The firmware consistency and settings check detected that DIMM 0x0101 is reporting a percentage remaining of 45% which is below the recommended threshold 50%
The firmware consistency and settings check detected that DIMM 0x0101 is greater than system time by 22 seconds.
The firmware consistency and settings check detected that DIMM 0x0111 is greater than system time by 22 seconds.
The firmware consistency and settings check detected that DIMM 0x0121 is greater than system time by 22 seconds.
The firmware consistency and settings check detected that DIMM 0x1001 is greater than system time by 22 seconds.
The firmware consistency and settings check detected that DIMM 0x1011 is greater than system time by 22 seconds.
The firmware consistency and settings check detected that DIMM 0x1021 is greater than system time by 22 seconds.
The firmware consistency and settings check detected that DIMM 0x1101 is greater than system time by 22 seconds.
The firmware consistency and settings check detected that DIMM 0x1111 is greater than system time by 22 seconds.
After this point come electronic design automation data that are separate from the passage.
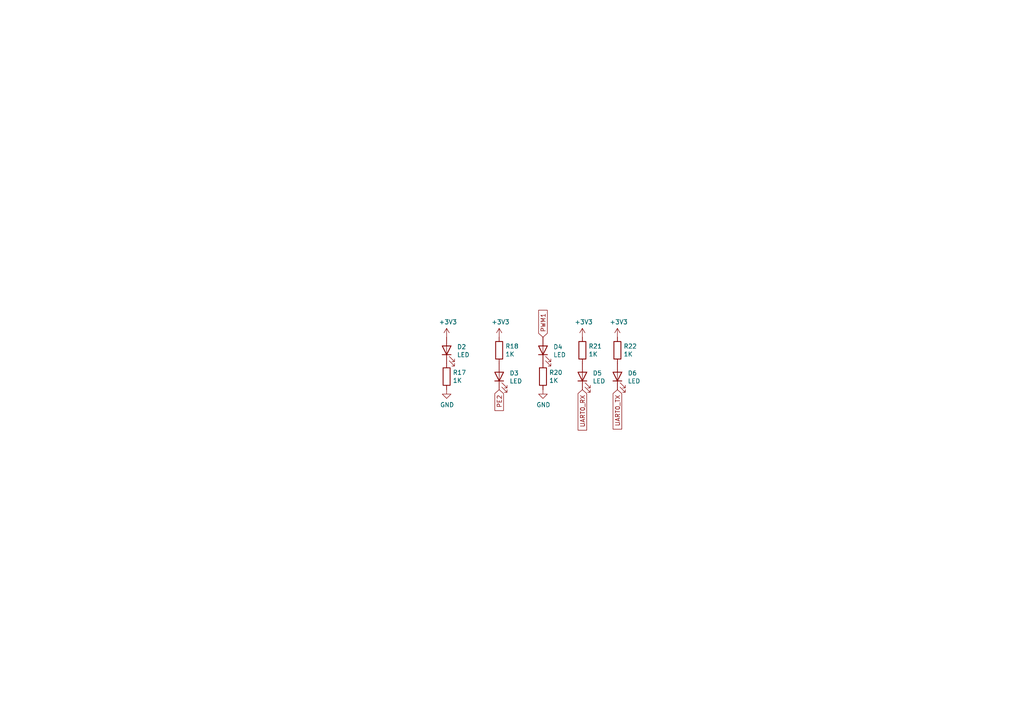
<source format=kicad_sch>
(kicad_sch (version 20210126) (generator eeschema)

  (paper "A4")

  


  (global_label "PE2" (shape input) (at 144.78 113.03 270)
    (effects (font (size 1.27 1.27)) (justify right))
    (uuid 7ef0f433-1faf-4aec-af8b-759c71848e0a)
    (property "Intersheet References" "${INTERSHEET_REFS}" (id 0) (at 0 0 0)
      (effects (font (size 1.27 1.27)) hide)
    )
  )
  (global_label "PWM1" (shape input) (at 157.48 97.79 90)
    (effects (font (size 1.27 1.27)) (justify left))
    (uuid 06c878bb-ee6b-49e2-a3b5-1cf5a0bcb786)
    (property "Intersheet References" "${INTERSHEET_REFS}" (id 0) (at 0 0 0)
      (effects (font (size 1.27 1.27)) hide)
    )
  )
  (global_label "UART0_RX" (shape input) (at 168.91 113.03 270)
    (effects (font (size 1.27 1.27)) (justify right))
    (uuid 0251592d-414a-48d4-9b15-35e5755bc041)
    (property "Intersheet References" "${INTERSHEET_REFS}" (id 0) (at 0 0 0)
      (effects (font (size 1.27 1.27)) hide)
    )
  )
  (global_label "UART0_TX" (shape input) (at 179.07 113.03 270)
    (effects (font (size 1.27 1.27)) (justify right))
    (uuid 0f0821c4-de03-4e2a-8559-9b8a42565824)
    (property "Intersheet References" "${INTERSHEET_REFS}" (id 0) (at 0 0 0)
      (effects (font (size 1.27 1.27)) hide)
    )
  )

  (symbol (lib_id "power:+3V3") (at 129.54 97.79 0) (unit 1)
    (in_bom yes) (on_board yes)
    (uuid 00000000-0000-0000-0000-00005ff97277)
    (property "Reference" "#PWR0162" (id 0) (at 129.54 101.6 0)
      (effects (font (size 1.27 1.27)) hide)
    )
    (property "Value" "+3V3" (id 1) (at 129.921 93.3958 0))
    (property "Footprint" "" (id 2) (at 129.54 97.79 0)
      (effects (font (size 1.27 1.27)) hide)
    )
    (property "Datasheet" "" (id 3) (at 129.54 97.79 0)
      (effects (font (size 1.27 1.27)) hide)
    )
    (pin "1" (uuid 97cdae9c-5643-476e-9088-8ef9ae1e1765))
  )

  (symbol (lib_id "power:+3V3") (at 144.78 97.79 0) (unit 1)
    (in_bom yes) (on_board yes)
    (uuid 00000000-0000-0000-0000-00006005e594)
    (property "Reference" "#PWR0163" (id 0) (at 144.78 101.6 0)
      (effects (font (size 1.27 1.27)) hide)
    )
    (property "Value" "+3V3" (id 1) (at 145.161 93.3958 0))
    (property "Footprint" "" (id 2) (at 144.78 97.79 0)
      (effects (font (size 1.27 1.27)) hide)
    )
    (property "Datasheet" "" (id 3) (at 144.78 97.79 0)
      (effects (font (size 1.27 1.27)) hide)
    )
    (pin "1" (uuid 9179d4de-0ddd-4def-8769-49be28f92620))
  )

  (symbol (lib_id "power:+3V3") (at 168.91 97.79 0) (unit 1)
    (in_bom yes) (on_board yes)
    (uuid 00000000-0000-0000-0000-00005feb594c)
    (property "Reference" "#PWR0164" (id 0) (at 168.91 101.6 0)
      (effects (font (size 1.27 1.27)) hide)
    )
    (property "Value" "+3V3" (id 1) (at 169.291 93.3958 0))
    (property "Footprint" "" (id 2) (at 168.91 97.79 0)
      (effects (font (size 1.27 1.27)) hide)
    )
    (property "Datasheet" "" (id 3) (at 168.91 97.79 0)
      (effects (font (size 1.27 1.27)) hide)
    )
    (pin "1" (uuid 9ea0e4e4-49bf-4e00-b100-ed6ce2d75abc))
  )

  (symbol (lib_id "power:+3V3") (at 179.07 97.79 0) (unit 1)
    (in_bom yes) (on_board yes)
    (uuid 00000000-0000-0000-0000-00005feb4916)
    (property "Reference" "#PWR0142" (id 0) (at 179.07 101.6 0)
      (effects (font (size 1.27 1.27)) hide)
    )
    (property "Value" "+3V3" (id 1) (at 179.451 93.3958 0))
    (property "Footprint" "" (id 2) (at 179.07 97.79 0)
      (effects (font (size 1.27 1.27)) hide)
    )
    (property "Datasheet" "" (id 3) (at 179.07 97.79 0)
      (effects (font (size 1.27 1.27)) hide)
    )
    (pin "1" (uuid fe5eba4e-986a-4c49-8e31-1ec77a8eff6a))
  )

  (symbol (lib_id "power:GND") (at 129.54 113.03 0) (unit 1)
    (in_bom yes) (on_board yes)
    (uuid 00000000-0000-0000-0000-00005fe5de65)
    (property "Reference" "#PWR0141" (id 0) (at 129.54 119.38 0)
      (effects (font (size 1.27 1.27)) hide)
    )
    (property "Value" "GND" (id 1) (at 129.667 117.4242 0))
    (property "Footprint" "" (id 2) (at 129.54 113.03 0)
      (effects (font (size 1.27 1.27)) hide)
    )
    (property "Datasheet" "" (id 3) (at 129.54 113.03 0)
      (effects (font (size 1.27 1.27)) hide)
    )
    (pin "1" (uuid 914aa484-2674-4cbd-aeb6-4cb10add0f08))
  )

  (symbol (lib_id "power:GND") (at 157.48 113.03 0) (unit 1)
    (in_bom yes) (on_board yes)
    (uuid 00000000-0000-0000-0000-00005fe66402)
    (property "Reference" "#PWR0165" (id 0) (at 157.48 119.38 0)
      (effects (font (size 1.27 1.27)) hide)
    )
    (property "Value" "GND" (id 1) (at 157.607 117.4242 0))
    (property "Footprint" "" (id 2) (at 157.48 113.03 0)
      (effects (font (size 1.27 1.27)) hide)
    )
    (property "Datasheet" "" (id 3) (at 157.48 113.03 0)
      (effects (font (size 1.27 1.27)) hide)
    )
    (pin "1" (uuid bf80d55c-9ec3-44a2-a987-43a1ee8df128))
  )

  (symbol (lib_id "Device:R") (at 129.54 109.22 0) (unit 1)
    (in_bom yes) (on_board yes)
    (uuid 00000000-0000-0000-0000-00005ff9726b)
    (property "Reference" "R17" (id 0) (at 131.318 108.0516 0)
      (effects (font (size 1.27 1.27)) (justify left))
    )
    (property "Value" "1K" (id 1) (at 131.318 110.363 0)
      (effects (font (size 1.27 1.27)) (justify left))
    )
    (property "Footprint" "Resistor_SMD:R_0603_1608Metric" (id 2) (at 127.762 109.22 90)
      (effects (font (size 1.27 1.27)) hide)
    )
    (property "Datasheet" "~" (id 3) (at 129.54 109.22 0)
      (effects (font (size 1.27 1.27)) hide)
    )
    (pin "1" (uuid 1d11f0c1-92aa-4d6c-9876-42024a869930))
    (pin "2" (uuid c59ed018-36ed-449f-845d-68a74fe3a0e5))
  )

  (symbol (lib_id "Device:R") (at 144.78 101.6 0) (unit 1)
    (in_bom yes) (on_board yes)
    (uuid 00000000-0000-0000-0000-00005ff97271)
    (property "Reference" "R18" (id 0) (at 146.558 100.4316 0)
      (effects (font (size 1.27 1.27)) (justify left))
    )
    (property "Value" "1K" (id 1) (at 146.558 102.743 0)
      (effects (font (size 1.27 1.27)) (justify left))
    )
    (property "Footprint" "Resistor_SMD:R_0603_1608Metric" (id 2) (at 143.002 101.6 90)
      (effects (font (size 1.27 1.27)) hide)
    )
    (property "Datasheet" "~" (id 3) (at 144.78 101.6 0)
      (effects (font (size 1.27 1.27)) hide)
    )
    (pin "1" (uuid 9c4699fe-f0cc-4081-8c52-dba4fff6cf58))
    (pin "2" (uuid 8183e022-29f2-4dd0-bc96-cbf50447a5d7))
  )

  (symbol (lib_id "Device:R") (at 157.48 109.22 0) (unit 1)
    (in_bom yes) (on_board yes)
    (uuid 00000000-0000-0000-0000-00005fe60cde)
    (property "Reference" "R20" (id 0) (at 159.258 108.0516 0)
      (effects (font (size 1.27 1.27)) (justify left))
    )
    (property "Value" "1K" (id 1) (at 159.258 110.363 0)
      (effects (font (size 1.27 1.27)) (justify left))
    )
    (property "Footprint" "Resistor_SMD:R_0603_1608Metric" (id 2) (at 155.702 109.22 90)
      (effects (font (size 1.27 1.27)) hide)
    )
    (property "Datasheet" "~" (id 3) (at 157.48 109.22 0)
      (effects (font (size 1.27 1.27)) hide)
    )
    (pin "1" (uuid e0d32732-d08c-4b36-85fe-21ef5043557e))
    (pin "2" (uuid a2279544-cb54-4725-897a-52253c70d92b))
  )

  (symbol (lib_id "Device:R") (at 168.91 101.6 0) (unit 1)
    (in_bom yes) (on_board yes)
    (uuid 00000000-0000-0000-0000-00005fe63489)
    (property "Reference" "R21" (id 0) (at 170.688 100.4316 0)
      (effects (font (size 1.27 1.27)) (justify left))
    )
    (property "Value" "1K" (id 1) (at 170.688 102.743 0)
      (effects (font (size 1.27 1.27)) (justify left))
    )
    (property "Footprint" "Resistor_SMD:R_0603_1608Metric" (id 2) (at 167.132 101.6 90)
      (effects (font (size 1.27 1.27)) hide)
    )
    (property "Datasheet" "~" (id 3) (at 168.91 101.6 0)
      (effects (font (size 1.27 1.27)) hide)
    )
    (pin "1" (uuid 7903dbf7-5467-4f90-aa3f-4e84bd293db3))
    (pin "2" (uuid c8f86461-a525-4fac-acc9-1b94410d2bd2))
  )

  (symbol (lib_id "Device:R") (at 179.07 101.6 0) (unit 1)
    (in_bom yes) (on_board yes)
    (uuid 00000000-0000-0000-0000-00005fe663fc)
    (property "Reference" "R22" (id 0) (at 180.848 100.4316 0)
      (effects (font (size 1.27 1.27)) (justify left))
    )
    (property "Value" "1K" (id 1) (at 180.848 102.743 0)
      (effects (font (size 1.27 1.27)) (justify left))
    )
    (property "Footprint" "Resistor_SMD:R_0603_1608Metric" (id 2) (at 177.292 101.6 90)
      (effects (font (size 1.27 1.27)) hide)
    )
    (property "Datasheet" "~" (id 3) (at 179.07 101.6 0)
      (effects (font (size 1.27 1.27)) hide)
    )
    (pin "1" (uuid 8880a8e4-7dfe-4731-9f38-8d40c184da79))
    (pin "2" (uuid bf9ba871-6c35-4f4b-be68-4f096121fca6))
  )

  (symbol (lib_id "Device:LED") (at 129.54 101.6 90) (unit 1)
    (in_bom yes) (on_board yes)
    (uuid 00000000-0000-0000-0000-00005ff9725f)
    (property "Reference" "D2" (id 0) (at 132.5372 100.6094 90)
      (effects (font (size 1.27 1.27)) (justify right))
    )
    (property "Value" "LED" (id 1) (at 132.5372 102.9208 90)
      (effects (font (size 1.27 1.27)) (justify right))
    )
    (property "Footprint" "LED_SMD:LED_0603_1608Metric" (id 2) (at 129.54 101.6 0)
      (effects (font (size 1.27 1.27)) hide)
    )
    (property "Datasheet" "~" (id 3) (at 129.54 101.6 0)
      (effects (font (size 1.27 1.27)) hide)
    )
    (pin "1" (uuid c0b1867b-6e90-47f6-891e-e47a71c2bf92))
    (pin "2" (uuid 8a5c20be-bb9b-4ac7-9574-550029da794a))
  )

  (symbol (lib_id "Device:LED") (at 144.78 109.22 90) (unit 1)
    (in_bom yes) (on_board yes)
    (uuid 00000000-0000-0000-0000-00005ff97265)
    (property "Reference" "D3" (id 0) (at 147.7772 108.2294 90)
      (effects (font (size 1.27 1.27)) (justify right))
    )
    (property "Value" "LED" (id 1) (at 147.7772 110.5408 90)
      (effects (font (size 1.27 1.27)) (justify right))
    )
    (property "Footprint" "LED_SMD:LED_0603_1608Metric" (id 2) (at 144.78 109.22 0)
      (effects (font (size 1.27 1.27)) hide)
    )
    (property "Datasheet" "~" (id 3) (at 144.78 109.22 0)
      (effects (font (size 1.27 1.27)) hide)
    )
    (pin "1" (uuid 79f60c5f-ed1d-4d08-aa26-890d68f57cfd))
    (pin "2" (uuid d16b59a9-7028-4f6b-8570-56cb3e14f947))
  )

  (symbol (lib_id "Device:LED") (at 157.48 101.6 90) (unit 1)
    (in_bom yes) (on_board yes)
    (uuid 00000000-0000-0000-0000-00005fe60cd8)
    (property "Reference" "D4" (id 0) (at 160.4772 100.6094 90)
      (effects (font (size 1.27 1.27)) (justify right))
    )
    (property "Value" "LED" (id 1) (at 160.4772 102.9208 90)
      (effects (font (size 1.27 1.27)) (justify right))
    )
    (property "Footprint" "LED_SMD:LED_0603_1608Metric" (id 2) (at 157.48 101.6 0)
      (effects (font (size 1.27 1.27)) hide)
    )
    (property "Datasheet" "~" (id 3) (at 157.48 101.6 0)
      (effects (font (size 1.27 1.27)) hide)
    )
    (pin "1" (uuid b08d5ab3-0eaf-4c1a-a820-c3fba64f34d8))
    (pin "2" (uuid 57e1c499-3cc2-4f7f-be77-ec6ca72d051a))
  )

  (symbol (lib_id "Device:LED") (at 168.91 109.22 90) (unit 1)
    (in_bom yes) (on_board yes)
    (uuid 00000000-0000-0000-0000-00005fe63483)
    (property "Reference" "D5" (id 0) (at 171.9072 108.2294 90)
      (effects (font (size 1.27 1.27)) (justify right))
    )
    (property "Value" "LED" (id 1) (at 171.9072 110.5408 90)
      (effects (font (size 1.27 1.27)) (justify right))
    )
    (property "Footprint" "LED_SMD:LED_0603_1608Metric" (id 2) (at 168.91 109.22 0)
      (effects (font (size 1.27 1.27)) hide)
    )
    (property "Datasheet" "~" (id 3) (at 168.91 109.22 0)
      (effects (font (size 1.27 1.27)) hide)
    )
    (pin "1" (uuid c94fcff0-98ad-4a76-82dc-a9c33a575d20))
    (pin "2" (uuid f380968c-2a85-4b0a-9651-f2b903cfb5ee))
  )

  (symbol (lib_id "Device:LED") (at 179.07 109.22 90) (unit 1)
    (in_bom yes) (on_board yes)
    (uuid 00000000-0000-0000-0000-00005fe663f6)
    (property "Reference" "D6" (id 0) (at 182.0672 108.2294 90)
      (effects (font (size 1.27 1.27)) (justify right))
    )
    (property "Value" "LED" (id 1) (at 182.0672 110.5408 90)
      (effects (font (size 1.27 1.27)) (justify right))
    )
    (property "Footprint" "LED_SMD:LED_0603_1608Metric" (id 2) (at 179.07 109.22 0)
      (effects (font (size 1.27 1.27)) hide)
    )
    (property "Datasheet" "~" (id 3) (at 179.07 109.22 0)
      (effects (font (size 1.27 1.27)) hide)
    )
    (pin "1" (uuid f6f324d6-60cf-49a6-ba96-d7cb090327a3))
    (pin "2" (uuid bbfa11d4-1a59-4412-8109-3fe886c3880a))
  )
)

</source>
The firmware consistency and settings check detected that DIMM 0x1121 is greater than system time by 23 seconds.
Security
Firmware Version
Show information about the firmware on one or more DIMMs:
# ipmctl show -firmware
DimmID | ActiveFWVersion | StagedFWVersion
============================================
0x0001 | 01.02.00.5310 | N/A
0x0011 | 01.02.00.5310 | N/A
0x0021 | 01.02.00.5310 | N/A
0x0101 | 01.02.00.5310 | N/A
0x0111 | 01.02.00.5310 | N/A
0x0121 | 01.02.00.5310 | N/A
0x1001 | 01.02.00.5310 | N/A
0x1011 | 01.02.00.5310 | N/A
0x1021 | 01.02.00.5310 | N/A
0x1101 | 01.02.00.5310 | N/A
0x1111 | 01.02.00.5310 | N/A
0x1121 | 01.02.00.5310 | N/A
Update Firmware
Update firmware on one or more DIMMs with the following command. To update all DIMMs, simply leave the –dimm tag off so that no DIMM is specified.
# ipmctl load -source (path) -dimm 0x0101
Firmware Debug Log
Dump the firmware debug log to a specified file destination using the following command:
# ipmctl dump -destination (file) -debug -dimm 0x0001
Display CLI version
The ipmctl command line version can easily be seen with the following command:
# ipmctl version
Intel(R) Optane(TM) DC Persistent Memory Command Line Interface Version 01.00.00.3402
Conclusion
ipmctl is a powerful tool used for configuring and managing Intel Optane DC persistent memory modules. This article outlines some of the most common ipmctl debugging and configuration commands used for learning more about your Intel Optane DC Persistent Memory Modules. The full ipmctl API can be found on the man pages or by typing ipmctl help at any time.